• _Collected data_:
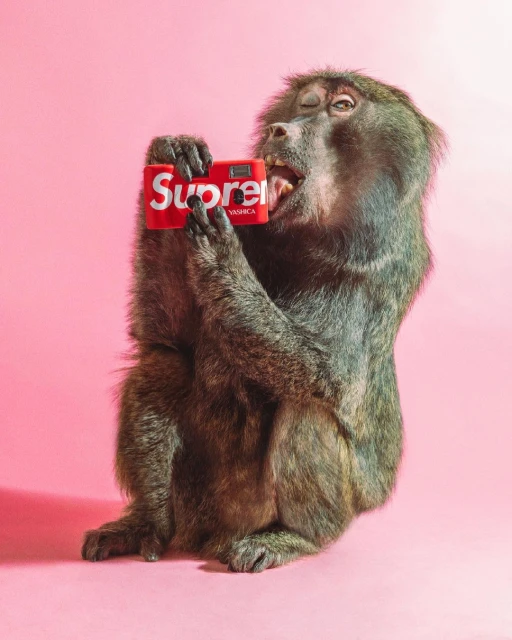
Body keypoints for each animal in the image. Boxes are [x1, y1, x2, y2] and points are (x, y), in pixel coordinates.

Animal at [81, 69, 446, 572]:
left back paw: (292, 539)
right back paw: (146, 525)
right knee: (161, 364)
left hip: (286, 511)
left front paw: (217, 243)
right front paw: (172, 156)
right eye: (306, 103)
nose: (281, 130)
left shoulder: (375, 262)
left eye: (342, 107)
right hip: (197, 502)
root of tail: (209, 534)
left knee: (307, 407)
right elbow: (170, 337)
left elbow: (328, 373)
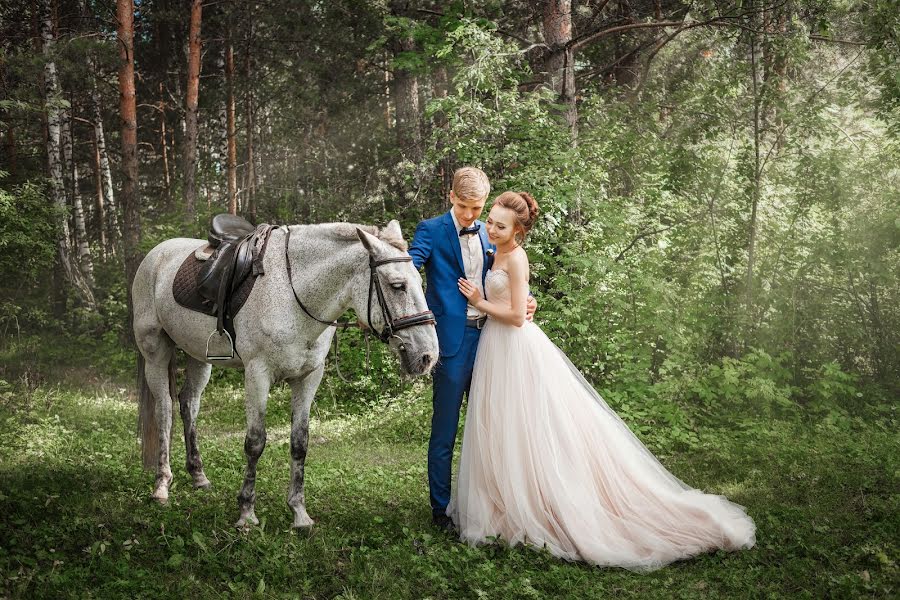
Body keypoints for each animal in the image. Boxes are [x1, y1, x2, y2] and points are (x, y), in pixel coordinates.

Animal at [133, 221, 440, 528]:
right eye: (397, 286)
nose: (428, 356)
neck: (295, 294)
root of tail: (156, 254)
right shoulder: (257, 375)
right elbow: (255, 442)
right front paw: (246, 513)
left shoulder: (308, 378)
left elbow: (299, 443)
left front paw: (299, 513)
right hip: (155, 353)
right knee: (165, 410)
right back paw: (162, 485)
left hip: (199, 357)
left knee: (189, 405)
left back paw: (198, 475)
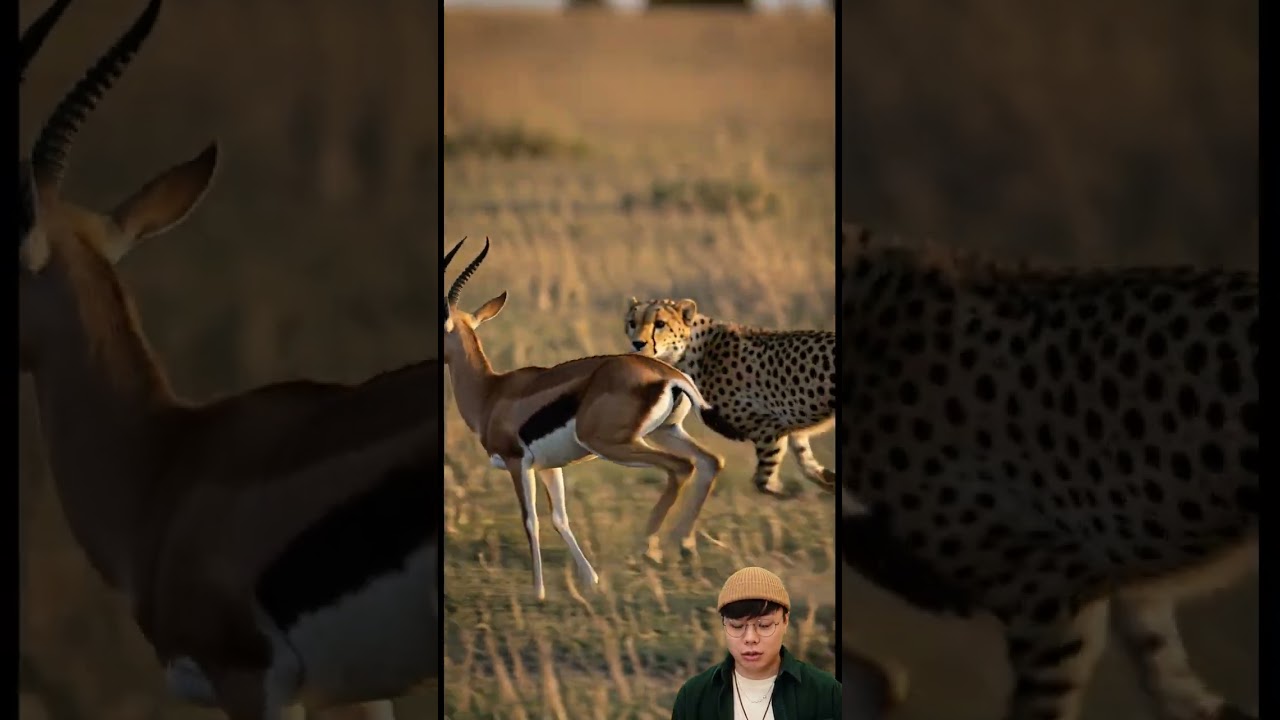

• _Task to complete_: Set down every entry above again exactly, dropping each picture.

• _Expected answer_:
Body keypoints for each animal in the image. Boxes are [x1, y1, x2, y2] and points are (x, y), in pixel coordinates.

Animal at [81, 69, 446, 572]:
left back paw: (292, 539)
right back paw: (146, 525)
right knee: (161, 364)
left hip: (286, 511)
left front paw: (217, 243)
right front paw: (172, 156)
right eye: (306, 103)
nose: (281, 130)
left shoulder: (375, 262)
left eye: (342, 107)
right hip: (197, 502)
root of tail: (209, 534)
left knee: (307, 407)
right elbow: (170, 337)
left elbow: (328, 373)
Body keypoints for each animal in the image. Boxes are [x1, y1, x2, y2] and points are (x, y), in pixel coordinates.

Animal at [133, 221, 440, 528]:
right eye: (397, 286)
nose: (428, 356)
neck: (295, 294)
root of tail: (156, 254)
right shoulder: (257, 375)
right elbow: (255, 442)
right front paw: (246, 513)
left shoulder: (308, 378)
left elbow: (299, 443)
left front paw: (299, 513)
right hip: (155, 353)
right knee: (165, 410)
right back paw: (162, 485)
left hip: (199, 357)
left knee: (189, 405)
left back paw: (198, 475)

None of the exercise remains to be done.